“Sand Painting”, (tercihen) doğada kendi kendinize yapabileceğiniz kalpten bir dua, aktif bir meditasyon, bir dönüşüm aracı olarak tanımlanabilir.
Sand Painting’in dönüştürücü gücünü değişim için, kendi kendini şifalandırmak için veya kişisel yolculukta olunan yerin kutsal bir temsili olarak değerlendirmek mümkün.

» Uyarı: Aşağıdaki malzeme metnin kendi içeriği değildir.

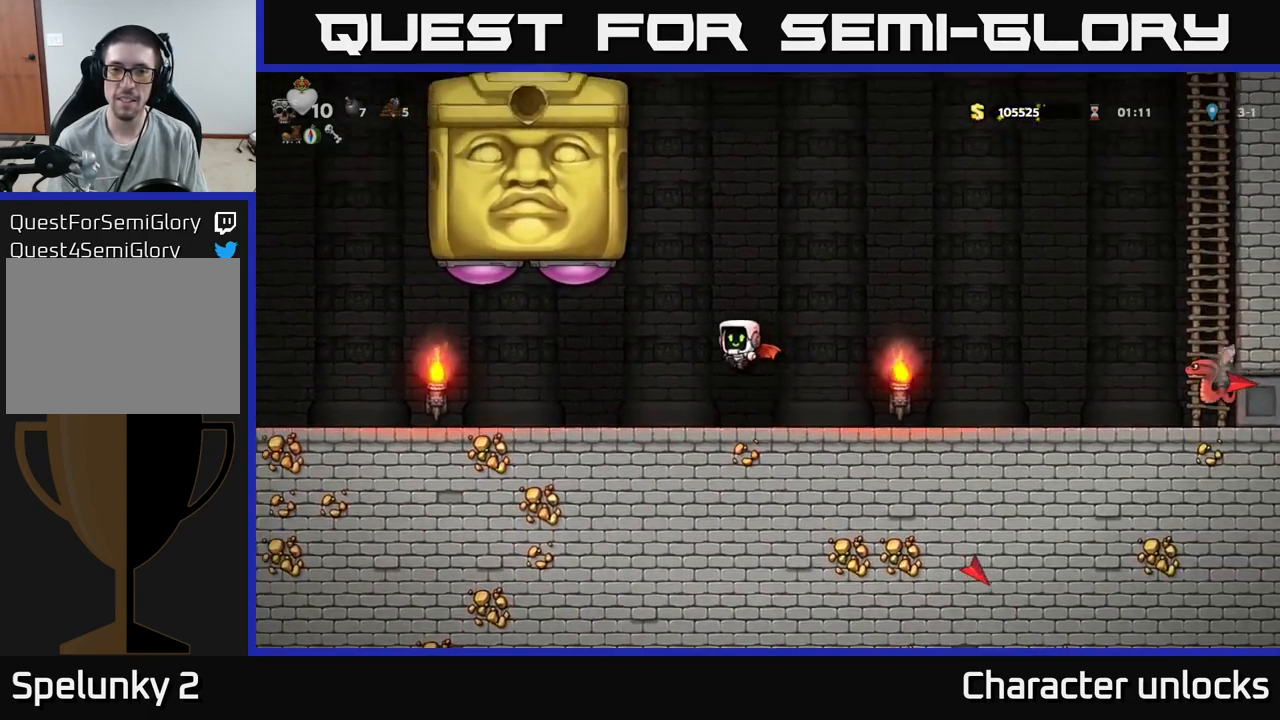
{"buttons": [], "events": [[134, "X", "down"], [150, "A", "up"], [184, "DPAD_LEFT", "down"], [200, "X", "up"], [250, "DPAD_LEFT", "up"]]}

Hem kendi yaşamımda çokça ve severek uyguladığım hem de birlikte çalıştığım kişilere ihtiyaç gördüğümde ödev olarak verebildiğim, yüksek faydalar gördüğüm bu Şamanik araç, adında olduğu üzere illa ‘kum’da yapılmak durumunda değil.
Dışarıda, yerde yapılır, toprağın üzerinde olabilir, kumda olabilir, hatta kentsel şartlarda, ortamın elverişliliği ile uyumlu olarak kimi zaman balkondaki saksı bitkisinin dibinde, kimi zaman bir tepsiye yerleştirilen toprak üzerinde yapılmasını dahi önerebiliyorum.
İçten niyetlerle ve saygıyla yapıldığında, kişinin netleşmesinde, yaşamındaki dönüşüm ve çözüm ihtiyaçlarında, idrak zamanı gelen konularda, saplanıp kalınan duygusal alanlarda katalizör etkisi gösteriyor. Budist gelenekte Budist rahipler tarafından gerektiğinde tüm bir şehrin iyiliği için de benzer araçlar uygulandığı bilinir.
ADIM ADIM “SAND PAINTING” YARATIMI
Mandalanız son derece sade veya çok ayrıntılı olabilir, bunun tamamen o andaki “siz”in, sizin yaşamınızın veya ele aldığınız konunun bir yansıması olmasına izin verin, baştan bir plan yapmaya gerek yoktur.
Niyetinizi belirlemeniz önemlidir.
Dikkatinizi çeken, gözünüze çarpan, içinizden gelen doğal malzemeler toplayın- taşlar, yere düşmüş yapraklar, dallar, çiçekler, tüyler olabilir. Bu süreçte niyetinizle uyumlu unsurlar, elementler kendiliğinden size hitap edecektir, içsel rehberliğinize güvenebilirsiniz. Tüm bunları yaparken her birine ve doğaya saygı göstermek, teşekkür ederek almak önemli. Özellikle bir bitkiden, bir ağaçtan bir parça alacaksanız o bitkiden izin isteyin ve sonrasında teşekkür edin. Örneğin, eğer çalışmama katılmayı kabul ettiyse, ben bir saç telimi o bitkinin üzerine bırakarak veya tükürüğümden gövdesine sürerek şükranımı sunuyorum.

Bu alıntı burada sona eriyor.